Ter, 20/03/2018 - 10:16
Quando já não parece possível que o descaramento triunfe numa sociedade que se pretende informada, atenta, vigilante e mesmo vigorosa na erradicação das ameaças à justiça, à equidade e à dignidade que o sistema democrático exige, há notícias que nos atingem como raios de uma trovoada final, arrasadora de todas as esperanças no futuro do país e da humanidade.
Estranhamos Trump e outros títeres, espantamo-nos com Maduro mas, afinal, basta abrirmos a porta de casa para percebermos que, também aqui, na seara da nossa política o bom grão está a ser asfixiado pela cizânia, o joio que inspirou antiga parábola, que não logrou aproveitamento da lição para que florescesse o lado melhor da condição humana.
A tendência para a mesquinhez, o videirismo e a vigarice despudorada parece campear neste país onde, no entanto, se proclamam, sem cessar, as virtudes da cidadania, da solidariedade e da honra.
Não se encontra explicação para esta contradição manifesta senão que a sociedade está infestada de indivíduos que se vão aproveitando da boa fé dos outros para lograr vantagens e estatutos que não merecem. Por vezes beneficiam mesmo de alguma tolerância com a ousadia, que fascina a venalidade estrutural dos cobardes.
Uma das expressões mais habituais do oportunismo destes tempos democráticos é o aldrabar das habilitações literárias, o que constitui um novo paradoxo numa sociedade que tem vindo, aparentemente, a desvalorizar o percurso académico e a fazer chacota com os títulos que as universidades conferiram ao longo de séculos.
Na verdade, quanto mais afoitos a diminuir os doutores, mais propensos a ostentar diplomas, anéis de curso e outros aviamentos de superfície, talvez porque, afinal, o povão até gostaria de ter respeito por quem estuda, investiga e sabe alguma coisa para além do senso comum, apesar de os negócios e o enriquecimento não passarem propriamente por gastar os fundilhos nos bancos das universidades.
Pior ainda. Para chegar a tais diplomas e anéis de predrarias coloridas, quando não se garantiram níveis mínimos de conhecimento, foram surgindo universidades de esquina, que distribuíram diplomas “à rebanhica”, com o que se legitimou todo o tipo de torpezas.

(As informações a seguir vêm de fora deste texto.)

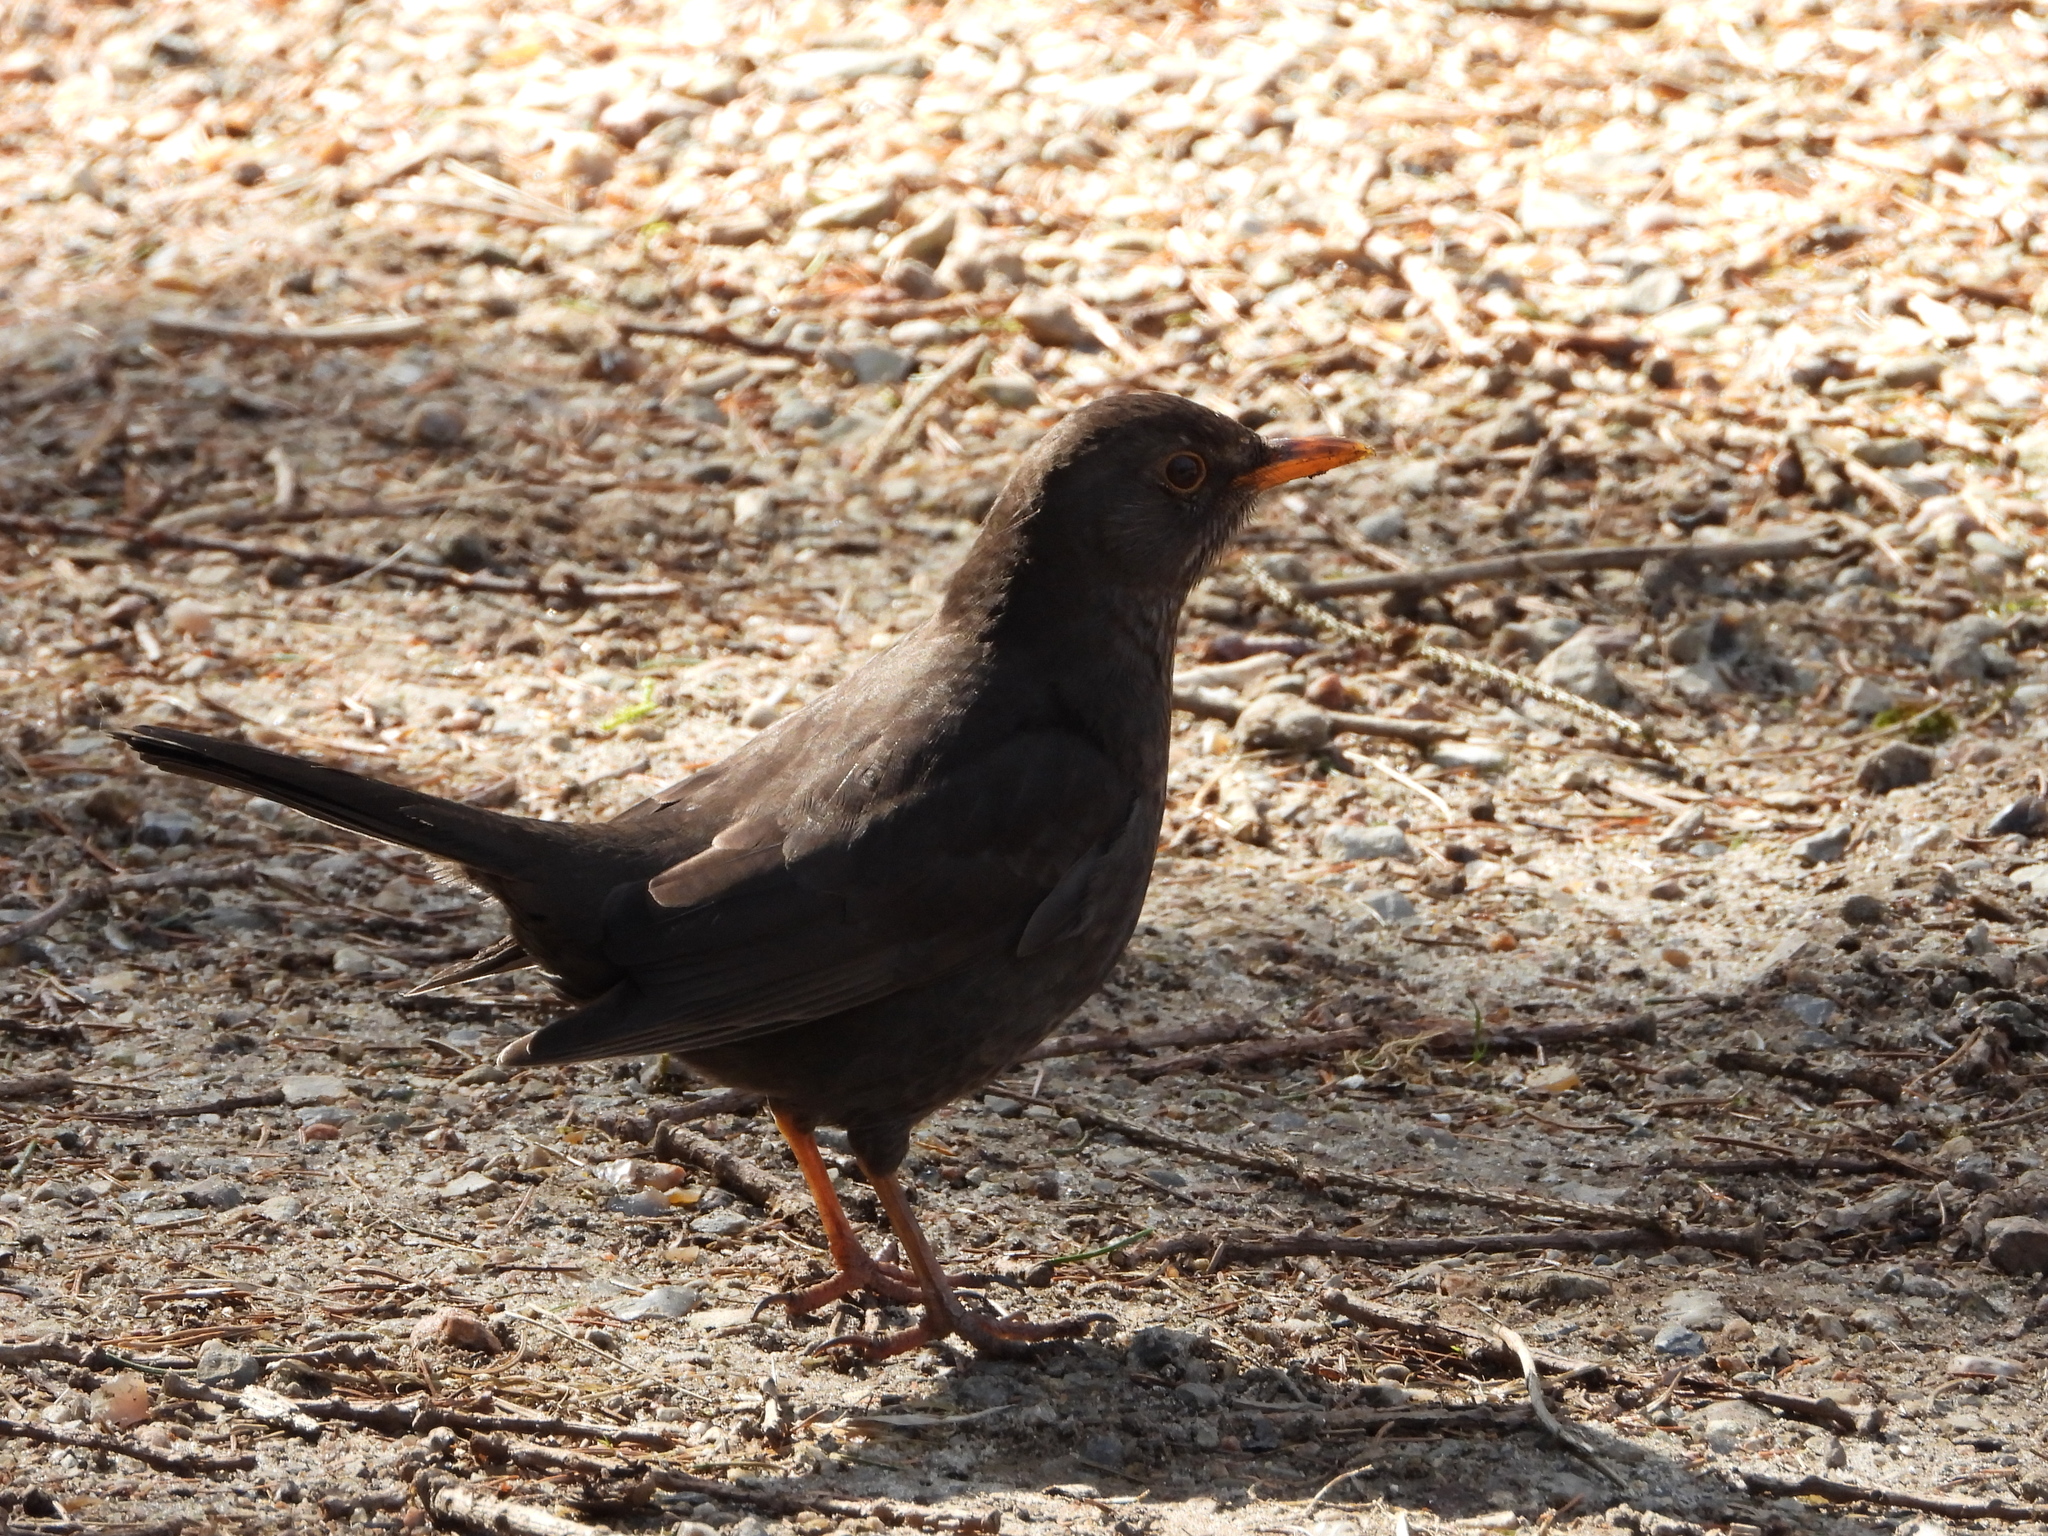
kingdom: Animalia
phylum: Chordata
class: Aves
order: Passeriformes
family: Turdidae
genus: Turdus
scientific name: Turdus merula
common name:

É interessante verificar que desses estancos irromperam licenciados e doutores de que a história registará a desvergonha, mas que contribuíram, pela sua ignorância e falta de escrúpulos, para encher de lama o país.
O último, por agora, é o caso do tipo que chegou a secretário geral do PSD, licenciado com 11 por uma universidade privada, onde depois fez mestrado com 18, concedido por um júri de curiosa constituição, que falsificou o currículo e foi secretário de Estado de um tal Miguel Relvas, que viu anulada uma licenciatura, conseguida também numa universidade privada. Por caminhos semelhantes andou a licenciatura abstrusa de José Sócrates e as de outros que virão ao de cima, se não tomarem consciência de que é tempo de a dignidade voltar a orientar a condução das vidas dos cidadãos de um país que não merece as humilhações a que o têm sujeitado.